THE PROBLEM » Set down every record below exactly as it appears, but without the pictures.

DATASET ENTRIES Start Marker

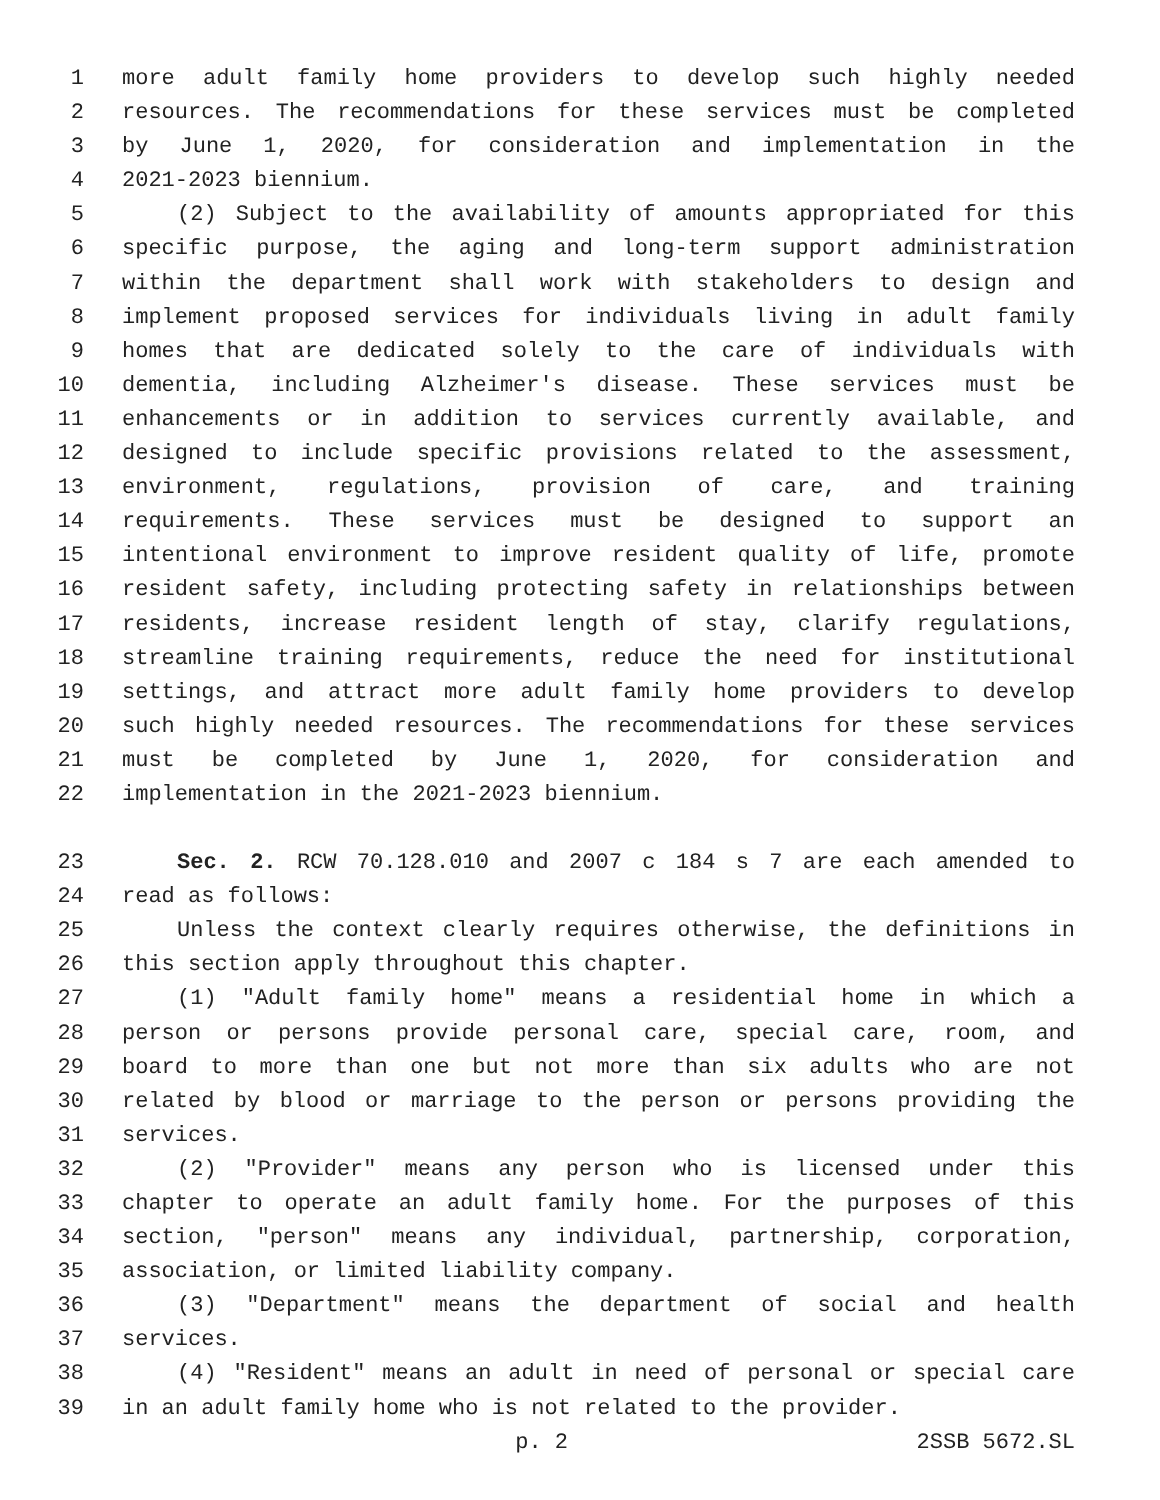1 more adult family home providers to develop such highly needed
2 resources. The recommendations for these services must be completed
3 by June 1, 2020, for consideration and implementation in the
4 2021-2023 biennium.
5 (2) Subject to the availability of amounts appropriated for this
6 specific purpose, the aging and long-term support administration
7 within the department shall work with stakeholders to design and
8 implement proposed services for individuals living in adult family
9 homes that are dedicated solely to the care of individuals with
10 dementia, including Alzheimer's disease. These services must be
11 enhancements or in addition to services currently available, and
12 designed to include specific provisions related to the assessment,
13 environment, regulations, provision of care, and training
14 requirements. These services must be designed to support an
15 intentional environment to improve resident quality of life, promote
16 resident safety, including protecting safety in relationships between
17 residents, increase resident length of stay, clarify regulations,
18 streamline training requirements, reduce the need for institutional
19 settings, and attract more adult family home providers to develop
20 such highly needed resources. The recommendations for these services
21 must be completed by June 1, 2020, for consideration and
22 implementation in the 2021-2023 biennium.
23 Sec. 2. RCW 70.128.010 and 2007 c 184 s 7 are each amended to
24 read as follows:
25 Unless the context clearly requires otherwise, the definitions in
26 this section apply throughout this chapter.
27 (1) "Adult family home" means a residential home in which a
28 person or persons provide personal care, special care, room, and
29 board to more than one but not more than six adults who are not
30 related by blood or marriage to the person or persons providing the
31 services.
32 (2) "Provider" means any person who is licensed under this
33 chapter to operate an adult family home. For the purposes of this
34 section, "person" means any individual, partnership, corporation,
35 association, or limited liability company.
36 (3) "Department" means the department of social and health
37 services.
38 (4) "Resident" means an adult in need of personal or special care
39 in an adult family home who is not related to the provider.
p. 2 2SSB 5672.SL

DATASET ENTRIES End Marker

ANSWER TO THE PROBLEM »
1 more adult family home providers to develop such highly needed
2 resources. The recommendations for these services must be completed
3 by June 1, 2020, for consideration and implementation in the
4 2021-2023 biennium.
5 (2) Subject to the availability of amounts appropriated for this
6 specific purpose, the aging and long-term support administration
7 within the department shall work with stakeholders to design and
8 implement proposed services for individuals living in adult family
9 homes that are dedicated solely to the care of individuals with
10 dementia, including Alzheimer's disease. These services must be
11 enhancements or in addition to services currently available, and
12 designed to include specific provisions related to the assessment,
13 environment, regulations, provision of care, and training
14 requirements. These services must be designed to support an
15 intentional environment to improve resident quality of life, promote
16 resident safety, including protecting safety in relationships between
17 residents, increase resident length of stay, clarify regulations,
18 streamline training requirements, reduce the need for institutional
19 settings, and attract more adult family home providers to develop
20 such highly needed resources. The recommendations for these services
21 must be completed by June 1, 2020, for consideration and
22 implementation in the 2021-2023 biennium.
23 Sec. 2. RCW 70.128.010 and 2007 c 184 s 7 are each amended to
24 read as follows:
25 Unless the context clearly requires otherwise, the definitions in
26 this section apply throughout this chapter.
27 (1) "Adult family home" means a residential home in which a
28 person or persons provide personal care, special care, room, and
29 board to more than one but not more than six adults who are not
30 related by blood or marriage to the person or persons providing the
31 services.
32 (2) "Provider" means any person who is licensed under this
33 chapter to operate an adult family home. For the purposes of this
34 section, "person" means any individual, partnership, corporation,
35 association, or limited liability company.
36 (3) "Department" means the department of social and health
37 services.
38 (4) "Resident" means an adult in need of personal or special care
39 in an adult family home who is not related to the provider.
p. 2 2SSB 5672.SL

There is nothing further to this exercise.